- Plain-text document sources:
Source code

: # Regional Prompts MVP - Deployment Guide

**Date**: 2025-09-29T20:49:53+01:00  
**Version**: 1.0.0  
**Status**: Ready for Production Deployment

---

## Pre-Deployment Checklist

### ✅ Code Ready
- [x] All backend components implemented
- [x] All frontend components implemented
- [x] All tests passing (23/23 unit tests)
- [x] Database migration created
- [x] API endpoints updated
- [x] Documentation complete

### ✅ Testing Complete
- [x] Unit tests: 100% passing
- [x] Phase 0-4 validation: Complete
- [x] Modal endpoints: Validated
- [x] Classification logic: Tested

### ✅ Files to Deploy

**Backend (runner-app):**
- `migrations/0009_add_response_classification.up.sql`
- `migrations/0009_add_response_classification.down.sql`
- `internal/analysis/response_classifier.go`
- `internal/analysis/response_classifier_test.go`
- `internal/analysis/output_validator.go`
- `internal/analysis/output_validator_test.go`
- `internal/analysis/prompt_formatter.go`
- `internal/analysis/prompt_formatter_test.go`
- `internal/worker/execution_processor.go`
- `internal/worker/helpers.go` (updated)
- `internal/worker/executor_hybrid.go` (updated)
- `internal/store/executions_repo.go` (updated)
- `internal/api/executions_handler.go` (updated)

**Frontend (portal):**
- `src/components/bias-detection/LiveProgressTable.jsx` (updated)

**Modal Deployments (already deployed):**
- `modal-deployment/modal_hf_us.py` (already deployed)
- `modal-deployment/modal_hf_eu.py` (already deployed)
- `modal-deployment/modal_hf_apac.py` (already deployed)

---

* * *

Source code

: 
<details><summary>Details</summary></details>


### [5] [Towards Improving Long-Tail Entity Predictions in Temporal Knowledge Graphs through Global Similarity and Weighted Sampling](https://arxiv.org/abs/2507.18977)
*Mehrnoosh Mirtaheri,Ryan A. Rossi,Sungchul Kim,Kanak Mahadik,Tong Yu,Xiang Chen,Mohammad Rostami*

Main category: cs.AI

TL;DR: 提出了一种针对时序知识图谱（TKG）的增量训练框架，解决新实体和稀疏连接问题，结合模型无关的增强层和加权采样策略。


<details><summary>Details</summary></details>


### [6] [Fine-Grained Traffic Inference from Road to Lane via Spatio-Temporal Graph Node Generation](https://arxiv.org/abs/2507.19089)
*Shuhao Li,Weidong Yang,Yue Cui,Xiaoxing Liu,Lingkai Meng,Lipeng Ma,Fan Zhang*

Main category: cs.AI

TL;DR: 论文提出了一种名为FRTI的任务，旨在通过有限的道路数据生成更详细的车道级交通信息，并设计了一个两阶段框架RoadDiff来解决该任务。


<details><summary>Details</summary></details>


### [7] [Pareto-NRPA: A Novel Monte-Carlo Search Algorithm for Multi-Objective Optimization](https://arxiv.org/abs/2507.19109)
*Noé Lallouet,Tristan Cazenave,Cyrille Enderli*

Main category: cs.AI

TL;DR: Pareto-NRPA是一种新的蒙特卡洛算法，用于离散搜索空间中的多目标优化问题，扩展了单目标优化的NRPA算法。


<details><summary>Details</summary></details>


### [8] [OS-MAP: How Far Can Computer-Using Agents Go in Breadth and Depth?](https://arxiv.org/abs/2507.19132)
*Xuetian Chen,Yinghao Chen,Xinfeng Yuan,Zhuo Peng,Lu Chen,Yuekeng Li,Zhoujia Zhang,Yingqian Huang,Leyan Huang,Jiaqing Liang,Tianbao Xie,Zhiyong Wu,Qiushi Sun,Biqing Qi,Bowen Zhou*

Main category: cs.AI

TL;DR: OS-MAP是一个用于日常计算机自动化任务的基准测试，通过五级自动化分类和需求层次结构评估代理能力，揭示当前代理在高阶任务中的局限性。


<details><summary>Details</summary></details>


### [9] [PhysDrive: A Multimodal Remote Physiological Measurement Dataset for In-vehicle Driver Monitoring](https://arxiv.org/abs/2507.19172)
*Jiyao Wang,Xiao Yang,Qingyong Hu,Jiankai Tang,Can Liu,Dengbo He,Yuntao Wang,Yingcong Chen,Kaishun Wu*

- What is expected: Select each line in the material that contains the string "https". Letter case matters.

- Output of the task:
### [5] [Towards Improving Long-Tail Entity Predictions in Temporal Knowledge Graphs through Global Similarity and Weighted Sampling](https://arxiv.org/abs/2507.18977)
### [6] [Fine-Grained Traffic Inference from Road to Lane via Spatio-Temporal Graph Node Generation](https://arxiv.org/abs/2507.19089)
### [7] [Pareto-NRPA: A Novel Monte-Carlo Search Algorithm for Multi-Objective Optimization](https://arxiv.org/abs/2507.19109)
### [8] [OS-MAP: How Far Can Computer-Using Agents Go in Breadth and Depth?](https://arxiv.org/abs/2507.19132)
### [9] [PhysDrive: A Multimodal Remote Physiological Measurement Dataset for In-vehicle Driver Monitoring](https://arxiv.org/abs/2507.19172)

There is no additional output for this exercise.